Porsche drew inspiration for the 911 Targa sports car from the Targa Florio, a race in Southern Italy in which Porsche once competed.
Cars and bikes have unique names, some of which are difficult to pronounce or remember, but they all have their own unique stories to tell. Although many auto enthusiasts figure out the origin of a vehicle’s name, there are times when the automaker should inform the fans. That’s exactly what Porsche did. The company took to Twitter to explain why some of its models are called Targas.

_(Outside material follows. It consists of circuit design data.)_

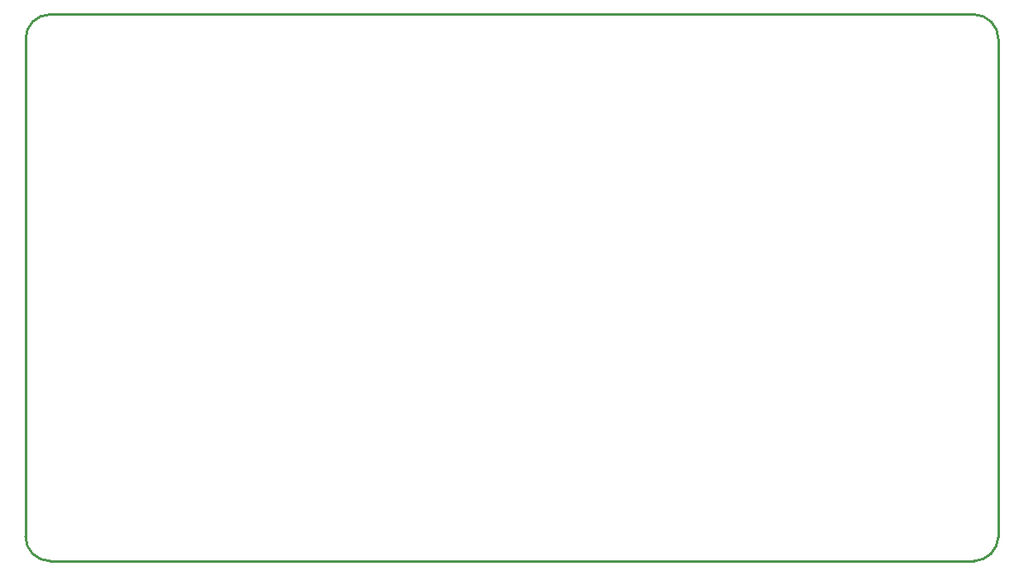
<source format=gm1>
%TF.GenerationSoftware,KiCad,Pcbnew,7.0.2-6a45011f42~172~ubuntu22.04.1*%
%TF.CreationDate,2023-05-03T22:42:28+03:00*%
%TF.ProjectId,mp3_test_board,6d70335f-7465-4737-945f-626f6172642e,rev?*%
%TF.SameCoordinates,Original*%
%TF.FileFunction,Profile,NP*%
%FSLAX46Y46*%
G04 Gerber Fmt 4.6, Leading zero omitted, Abs format (unit mm)*
G04 Created by KiCad (PCBNEW 7.0.2-6a45011f42~172~ubuntu22.04.1) date 2023-05-03 22:42:28*
%MOMM*%
%LPD*%
G01*
G04 APERTURE LIST*
%TA.AperFunction,Profile*%
%ADD10C,0.250000*%
%TD*%
G04 APERTURE END LIST*
D10*
X173467769Y-99232294D02*
G75*
G03*
X175959999Y-96750000I-93569J2586194D01*
G01*
X175960001Y-45750000D02*
G75*
G03*
X173467767Y-43232233I-2528101J-10100D01*
G01*
X78967767Y-43232167D02*
G75*
G03*
X76467767Y-45732233I33J-2500033D01*
G01*
X76467767Y-45732233D02*
X76467767Y-96732233D01*
X78967767Y-99232233D02*
X173467767Y-99232233D01*
X175960000Y-96750000D02*
X175960000Y-45750000D01*
X173467767Y-43232233D02*
X78967767Y-43232233D01*
X76467767Y-96732233D02*
G75*
G03*
X78967767Y-99232233I2500033J33D01*
G01*
M02*

</source>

The company took its name from the Targa Florio, a race in Southern Italy in which Porsche used to compete. “The Targa Florio race inspired this iconic glass-topped model. “A race in southern Italy where Porsche put in some of its most renowned performances,” the automaker wrote on Twitter. In the early 1950s, Porsche competed in the Targa Florio race and won several prestigious titles.
Targa is an Italian word that means “number plate” or “license plate.” The carmaker, on the other hand, was unaware of the translation until copywriters were working on the sales brochure. Porsche applied for a Targa trademark in 1965, and Targa joined the Porsche 911 lineup the following year.
The 911 Flori was also a nickname for the Porsche Targa 911. Harald Wagner, the company’s Head of Domestic Sales, suggested that Porsche call it the Targa.
In 1967, the 911 Targa had a fixed, heated rear safety glass window. It took the place of the fold-down plastic unit and was made a standard feature of the vehicle. This continued for the second and third generations before the fourth-generation 911 Targa underwent significant changes. The model’s roll bar vanished from the design and remained missing for a long time. It didn’t come back until the seventh generation, which debuted in early 2011. Porsche will release the eighth-generation 911 Targa in 4 and 4S configurations in May 2020.